保険の効かないペットの医療・・・・予防接種1本5000円、入院一泊2万円はごく普通。
動物医療のレベルも上がり、またペットの寿命が伸びてきた事もありペット一匹に対する医療費はぐんと高くなってきました。

しかし"痛い""つらい"などと訴えてくれない彼らの不調に耳を傾けるのは大変なこと。本来、自然界の動物は怪我をする危険が高いので怪我をした場合の対処法を身につけており、じっと動かず安静を保つ事が多いようです。人間から見ていると耐えているように"けなげ"に見えるのですが、安静を保つ事により余分なエネルギーを使わず、怪我を治す事にのみ集中していると考えるとどうでしょうか?


とはいえ、元気のない状態が続くとやはり心配になりますよね。


2 years ago
2 years ago / Takashi(aes256)



漢方薬局でペット相談


当薬局でもお客様のペットの健康相談を受ける事が増えてきました。大きく分けると2つ相談内容があり、

1つは何らかの疾患・高齢により食欲がなくなり、下痢が続くことにより元気がなくなってぐったりしている①胃腸機能低下型ケース。

2つ目は、ストレスが溜まっているのか(?)鳴き続け暴れたり、ケンカしやすく なったり、他人に噛みついたりする②興奮型のケース。

 

下記に簡単な分類と漢方薬をご紹介します。  (但し、いづれも獣医さんに診察して頂く必要はあります)

①胃腸機能低下型 


共通症状

● 食欲がない
● 食べても残す
● 便は下痢~軟便
a 感染症による下痢・・・・・・・・五行草茶(粉状)

【症状】 : 下痢が続く・臭いがいつもと違う

【お茶の味】 : 苦みなし、少し癖あり、溶かして与えるか食事に振りかける


b 慢性的な胃腸の機能低下による下痢・・・・健胃顆粒(顆粒剤)

【症状】 : 軟便・便に未消化物が混じる事もある、ときに便秘

【お薬の味】 : 苦味はなくほんのり甘い。少し癖があるので、食事と混ぜる


c 高齢による食欲低下、 手術をした後の体力低下・・・十全大補湯(エキス顆粒)

【症状】 : 冷え性を伴う、体重の減少

【お薬の味】 : 苦みなし、ほのかに甘みあり。溶かして与えるか食事に振りかける



②興奮型


共通症状


   ● 神経質な性格
● 発情期  (但し自然現象なので薬が必要かは疑問です)



a 普段から飲ませるもの ・・・・・加味逍遙散(エキス顆粒)

【症状】 : 落ち着かない、お腹にガスが溜まって張っている、過食傾向

【お茶の味】 : 苦み少々、溶かして与えるか食事に振りかける



b  特に興奮がひどい時の頓服 ・・・牛黄清心丸(直径5ミリ位の丸剤)

【症状】 : お客さんに対して攻撃的になったり、噛みつく。泣きやまずほとんど寝ないでウロウロしている。熱っぽい。

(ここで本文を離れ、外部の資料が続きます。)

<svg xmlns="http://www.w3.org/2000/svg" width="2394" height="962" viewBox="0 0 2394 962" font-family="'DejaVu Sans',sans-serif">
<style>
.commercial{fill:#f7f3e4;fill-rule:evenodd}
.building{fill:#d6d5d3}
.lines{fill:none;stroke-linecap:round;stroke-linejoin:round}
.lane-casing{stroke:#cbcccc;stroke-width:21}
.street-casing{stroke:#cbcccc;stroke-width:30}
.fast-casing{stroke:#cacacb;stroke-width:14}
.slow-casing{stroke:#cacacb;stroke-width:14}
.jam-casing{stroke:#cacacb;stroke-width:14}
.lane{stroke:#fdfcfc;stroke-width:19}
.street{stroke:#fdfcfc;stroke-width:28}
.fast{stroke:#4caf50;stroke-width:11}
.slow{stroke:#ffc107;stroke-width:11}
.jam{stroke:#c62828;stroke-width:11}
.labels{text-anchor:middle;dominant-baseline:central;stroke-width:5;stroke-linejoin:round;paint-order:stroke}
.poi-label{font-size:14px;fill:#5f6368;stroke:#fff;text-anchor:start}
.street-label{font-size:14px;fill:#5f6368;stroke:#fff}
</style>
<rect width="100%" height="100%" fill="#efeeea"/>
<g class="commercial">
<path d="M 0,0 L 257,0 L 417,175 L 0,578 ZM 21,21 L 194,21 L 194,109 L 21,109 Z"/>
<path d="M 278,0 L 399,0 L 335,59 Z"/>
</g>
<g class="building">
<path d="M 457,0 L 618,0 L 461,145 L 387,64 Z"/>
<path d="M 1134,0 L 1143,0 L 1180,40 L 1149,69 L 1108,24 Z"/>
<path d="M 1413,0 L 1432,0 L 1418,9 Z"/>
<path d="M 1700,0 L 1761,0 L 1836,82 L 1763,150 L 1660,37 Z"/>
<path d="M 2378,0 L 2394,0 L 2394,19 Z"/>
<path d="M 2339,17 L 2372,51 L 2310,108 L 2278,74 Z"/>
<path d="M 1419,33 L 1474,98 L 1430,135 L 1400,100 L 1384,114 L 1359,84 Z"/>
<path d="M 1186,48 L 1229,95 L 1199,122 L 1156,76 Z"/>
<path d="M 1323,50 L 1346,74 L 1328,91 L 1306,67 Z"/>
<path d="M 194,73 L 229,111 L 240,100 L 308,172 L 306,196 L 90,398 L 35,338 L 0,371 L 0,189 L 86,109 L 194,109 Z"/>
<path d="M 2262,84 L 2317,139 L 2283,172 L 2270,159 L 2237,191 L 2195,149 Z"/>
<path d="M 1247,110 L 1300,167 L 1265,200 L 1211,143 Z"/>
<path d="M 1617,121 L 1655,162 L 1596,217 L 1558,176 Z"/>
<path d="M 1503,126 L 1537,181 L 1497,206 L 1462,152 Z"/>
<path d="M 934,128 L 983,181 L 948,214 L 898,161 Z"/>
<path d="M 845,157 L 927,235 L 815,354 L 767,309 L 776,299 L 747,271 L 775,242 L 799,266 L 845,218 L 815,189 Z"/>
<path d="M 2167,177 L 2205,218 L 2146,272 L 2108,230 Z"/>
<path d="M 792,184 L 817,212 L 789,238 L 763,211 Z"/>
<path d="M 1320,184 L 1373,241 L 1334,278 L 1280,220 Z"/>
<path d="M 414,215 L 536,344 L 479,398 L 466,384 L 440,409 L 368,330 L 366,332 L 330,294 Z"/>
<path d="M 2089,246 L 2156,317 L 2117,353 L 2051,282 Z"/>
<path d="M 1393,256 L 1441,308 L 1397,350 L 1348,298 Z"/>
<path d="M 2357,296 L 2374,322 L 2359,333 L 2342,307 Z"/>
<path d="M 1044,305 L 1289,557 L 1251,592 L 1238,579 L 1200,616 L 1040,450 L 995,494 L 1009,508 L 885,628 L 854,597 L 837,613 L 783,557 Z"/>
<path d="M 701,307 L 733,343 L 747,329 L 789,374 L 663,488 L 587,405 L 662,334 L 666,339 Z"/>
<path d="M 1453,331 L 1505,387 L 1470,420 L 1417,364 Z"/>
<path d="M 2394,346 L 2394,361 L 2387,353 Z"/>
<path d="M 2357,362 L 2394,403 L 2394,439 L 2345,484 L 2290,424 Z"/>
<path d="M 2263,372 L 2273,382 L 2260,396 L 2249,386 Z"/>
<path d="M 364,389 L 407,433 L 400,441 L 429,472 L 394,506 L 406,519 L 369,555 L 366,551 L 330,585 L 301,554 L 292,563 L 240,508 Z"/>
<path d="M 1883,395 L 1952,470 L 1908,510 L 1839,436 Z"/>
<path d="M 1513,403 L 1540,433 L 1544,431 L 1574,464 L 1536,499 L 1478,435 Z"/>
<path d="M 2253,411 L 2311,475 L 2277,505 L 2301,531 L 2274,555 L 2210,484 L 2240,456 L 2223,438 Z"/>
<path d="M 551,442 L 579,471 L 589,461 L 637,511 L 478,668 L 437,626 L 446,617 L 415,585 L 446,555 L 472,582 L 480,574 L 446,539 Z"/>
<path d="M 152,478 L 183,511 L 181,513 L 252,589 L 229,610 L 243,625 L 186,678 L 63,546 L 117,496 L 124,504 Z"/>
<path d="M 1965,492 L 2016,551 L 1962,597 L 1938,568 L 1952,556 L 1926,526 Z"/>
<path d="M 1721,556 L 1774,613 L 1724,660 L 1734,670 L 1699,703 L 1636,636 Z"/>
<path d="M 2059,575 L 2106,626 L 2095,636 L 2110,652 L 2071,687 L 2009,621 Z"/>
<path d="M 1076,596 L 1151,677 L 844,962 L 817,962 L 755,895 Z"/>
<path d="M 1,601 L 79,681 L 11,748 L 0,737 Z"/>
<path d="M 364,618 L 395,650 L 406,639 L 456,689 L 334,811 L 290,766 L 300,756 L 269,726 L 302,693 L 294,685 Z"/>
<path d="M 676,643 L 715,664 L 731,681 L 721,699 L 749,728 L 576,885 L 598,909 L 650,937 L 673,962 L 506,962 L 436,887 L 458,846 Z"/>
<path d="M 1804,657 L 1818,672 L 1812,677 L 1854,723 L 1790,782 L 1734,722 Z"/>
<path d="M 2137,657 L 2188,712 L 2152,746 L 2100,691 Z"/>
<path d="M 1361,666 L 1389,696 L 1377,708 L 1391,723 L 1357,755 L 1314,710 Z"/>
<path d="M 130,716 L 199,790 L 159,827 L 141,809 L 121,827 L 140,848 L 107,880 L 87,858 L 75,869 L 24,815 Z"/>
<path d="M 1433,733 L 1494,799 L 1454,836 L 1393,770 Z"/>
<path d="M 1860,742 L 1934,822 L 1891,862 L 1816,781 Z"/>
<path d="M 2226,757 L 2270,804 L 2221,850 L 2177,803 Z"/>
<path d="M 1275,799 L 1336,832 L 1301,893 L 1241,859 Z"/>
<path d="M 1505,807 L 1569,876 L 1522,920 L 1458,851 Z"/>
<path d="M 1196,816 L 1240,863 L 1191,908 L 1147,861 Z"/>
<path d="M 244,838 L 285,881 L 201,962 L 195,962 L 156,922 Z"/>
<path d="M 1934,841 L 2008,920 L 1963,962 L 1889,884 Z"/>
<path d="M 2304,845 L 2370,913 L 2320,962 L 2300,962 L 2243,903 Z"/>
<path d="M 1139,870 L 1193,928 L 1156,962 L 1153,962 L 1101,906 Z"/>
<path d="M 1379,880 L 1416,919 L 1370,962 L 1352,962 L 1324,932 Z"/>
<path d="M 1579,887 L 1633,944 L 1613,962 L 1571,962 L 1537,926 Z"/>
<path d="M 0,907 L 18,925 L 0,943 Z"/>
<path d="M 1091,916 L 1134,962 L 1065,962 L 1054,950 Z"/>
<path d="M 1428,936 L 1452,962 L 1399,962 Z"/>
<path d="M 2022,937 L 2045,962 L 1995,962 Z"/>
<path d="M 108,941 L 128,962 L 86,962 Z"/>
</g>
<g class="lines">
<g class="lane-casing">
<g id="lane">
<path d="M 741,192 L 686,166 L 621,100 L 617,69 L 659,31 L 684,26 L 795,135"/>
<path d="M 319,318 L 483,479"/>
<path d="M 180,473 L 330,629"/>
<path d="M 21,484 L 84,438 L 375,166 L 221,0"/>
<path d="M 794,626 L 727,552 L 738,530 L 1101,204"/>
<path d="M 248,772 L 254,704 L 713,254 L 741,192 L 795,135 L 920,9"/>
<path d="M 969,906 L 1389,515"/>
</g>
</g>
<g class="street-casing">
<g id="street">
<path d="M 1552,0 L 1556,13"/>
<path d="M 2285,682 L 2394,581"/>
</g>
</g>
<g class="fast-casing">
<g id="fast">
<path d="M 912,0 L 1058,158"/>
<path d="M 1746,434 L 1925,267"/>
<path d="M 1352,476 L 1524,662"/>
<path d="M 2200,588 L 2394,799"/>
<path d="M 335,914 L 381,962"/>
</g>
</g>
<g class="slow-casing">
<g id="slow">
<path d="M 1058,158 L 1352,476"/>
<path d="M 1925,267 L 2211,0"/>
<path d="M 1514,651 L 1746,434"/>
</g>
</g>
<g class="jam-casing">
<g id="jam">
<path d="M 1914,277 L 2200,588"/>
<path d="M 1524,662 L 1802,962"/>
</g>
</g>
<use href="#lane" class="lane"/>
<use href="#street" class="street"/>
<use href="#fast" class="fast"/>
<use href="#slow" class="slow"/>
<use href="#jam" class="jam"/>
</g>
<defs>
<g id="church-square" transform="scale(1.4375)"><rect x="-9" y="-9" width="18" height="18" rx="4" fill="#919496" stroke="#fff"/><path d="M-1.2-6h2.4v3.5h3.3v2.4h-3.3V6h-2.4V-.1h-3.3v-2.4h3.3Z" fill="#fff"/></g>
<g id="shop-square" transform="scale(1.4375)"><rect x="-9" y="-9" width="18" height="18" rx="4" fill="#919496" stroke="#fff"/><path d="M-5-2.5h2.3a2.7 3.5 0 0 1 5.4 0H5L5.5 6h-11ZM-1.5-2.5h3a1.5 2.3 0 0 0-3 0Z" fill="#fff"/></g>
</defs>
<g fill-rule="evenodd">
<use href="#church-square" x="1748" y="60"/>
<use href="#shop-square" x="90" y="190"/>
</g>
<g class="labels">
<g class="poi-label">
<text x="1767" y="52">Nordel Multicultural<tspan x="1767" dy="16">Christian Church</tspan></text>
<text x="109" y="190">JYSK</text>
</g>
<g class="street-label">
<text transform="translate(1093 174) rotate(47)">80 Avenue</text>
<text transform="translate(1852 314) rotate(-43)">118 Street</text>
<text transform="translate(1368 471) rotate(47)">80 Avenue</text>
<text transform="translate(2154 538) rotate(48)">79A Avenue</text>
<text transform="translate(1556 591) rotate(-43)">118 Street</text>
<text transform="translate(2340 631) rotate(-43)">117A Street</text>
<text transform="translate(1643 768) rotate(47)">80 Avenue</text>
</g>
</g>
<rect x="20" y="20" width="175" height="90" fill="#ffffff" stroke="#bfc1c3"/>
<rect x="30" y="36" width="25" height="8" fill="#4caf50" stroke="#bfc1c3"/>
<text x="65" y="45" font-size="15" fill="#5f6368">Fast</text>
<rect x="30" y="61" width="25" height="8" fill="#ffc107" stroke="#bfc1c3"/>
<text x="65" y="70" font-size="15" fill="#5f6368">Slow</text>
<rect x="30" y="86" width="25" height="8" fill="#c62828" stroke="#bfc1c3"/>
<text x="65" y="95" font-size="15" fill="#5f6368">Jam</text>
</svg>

【お薬の味】 : 苦みなし、少々癖あり、粒を噛んで飲ませた方がすぐ効果でやすい


Ramu
Ramu / Takashi(aes256)




どの場合も薬局に来店される前に、よく観察してきて欲しいのは


 ● 主症状はいつから始まったのか? その前後、何か関連する事故など 無かったか?
 ● 便はどんな状態か?(色・臭い・未消化物など普段とのちがい)
 ● お小水の回数と色も普段と変わりないか?
 ● 目やにの量・色(黄色み強くないか)、血の有無
 ● 口臭、体臭はきつくないか?
といった所です。

ペットの感情はついつい飼い主の思いこみで判断してしまい自己満足に陥る事もあります。しかしペットと共に暮らしていると言葉を交わさなくともスキンシップでお互いに理解し合えるものではないでしょうか?人間のペースに偏らず彼らにあった適切な規則正しい食生活&運動と、飼い主の愛情を与えてあげる、という事がペットの健康を保つ何より大切な事です。



今や漢方薬はヒトに限らず動物にも効果の高い事を感じます。あとは味の問題でしょうか・・・?